Japan’s traditional culture has been deeply cultivated due to its long history. These refined aesthetic tastes are worthy of pride across the world.
The American government spread rumors among the American people and throughout the world that war was started between Japan and the U.S. because Japan had invaded the Korean Peninsula and Asian continent. But if you look at a map of the world, it is evident which countries had advanced into Asia. Japan had not moved into the American or European continent. Japan had become a nuisance to the U.S. in Asia, so the U.S. made unreasonable demands to place Japan in a predicament. Japan had no way to survive except by fighting to defend itself. The U.S. drew Japan into a war it was assured of winning, and defeated Japan thoroughly. It killed many Japanese soldiers and citizens, who had used up all their strength. Even after the outcome of the war was decided, the U.S. dropped two atomic bombs on Japan to slaughter massive numbers of people. Underneath the occupation, the Supreme Commander for the Allied Powers (GHQ) used self-righteous words, saying it would change the insanely militaristic country of Japan into a democratic, peace-loving nation. But Japan, a country with a wonderful culture and long history, was forcefully Americanized through military power.
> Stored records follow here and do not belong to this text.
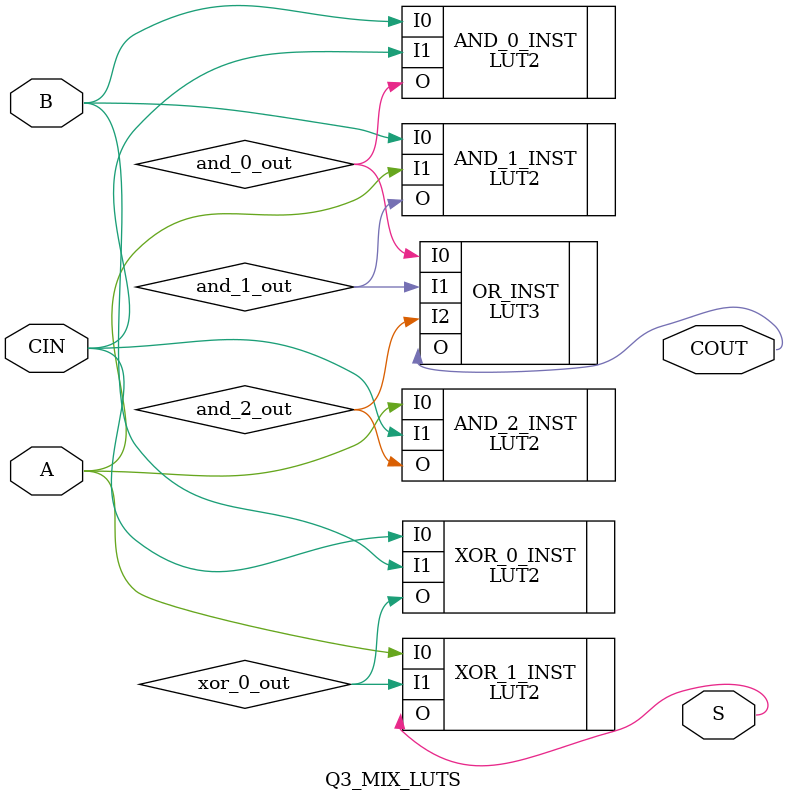
<source format=sv>
`timescale 1ns/1ps
module Q3_MIX_LUTS(A, B, CIN, S, COUT);

input logic A, B, CIN;
output logic S, COUT;

logic xor_0_out, xor_1_out, and_0_out, and_1_out, and_2_out, or_out;

LUT2 #(.INIT(4'b0110)) XOR_0_INST( .I0(CIN), .I1(B), .O(xor_0_out));
LUT2 #(.INIT(4'b0110)) XOR_1_INST( .I0(A), .I1(xor_0_out), .O(S));

LUT2 #(.INIT(4'b1000)) AND_0_INST( .I0(B), .I1(CIN), .O(and_0_out));
LUT2 #(.INIT(4'b1000)) AND_1_INST( .I0(B), .I1(A), .O(and_1_out));
LUT2 #(.INIT(4'b1000)) AND_2_INST( .I0(A), .I1(CIN), .O(and_2_out));

LUT3 #(.INIT(8'b11111110)) OR_INST( .I0(and_0_out), .I1(and_1_out), .I2(and_2_out), .O(COUT));

endmodule
</source>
It was not difficult for the defeated Japan to be immobilized under the rule of the U.S. However, the U.S. was afraid that Japan would become an even stronger nation if the Japanese citizens recovered from the tragedy, overcame the humiliation of occupation, and successfully restored the country. Through the war, the U.S. had learned that the Japanese people were an ethnic group with a terrifying amount of pride. The U.S. thought that Japan would work for revenge if it became a strong country once again. To that end, it forced a new constitution ? the most important result of occupation ? in exchange for the emperor’s life. It used the word “peace” with the Japanese people that were in a state of mental numbness after the war defeat. Sweet words were used to draw out “patriotism” and “pride,” which was then strangled by MacArthur’s bare hands. The corpse of this was Article 9.
I will continue devoting myself to fighting, with the aim of reviving Japan as a country worthy of pride.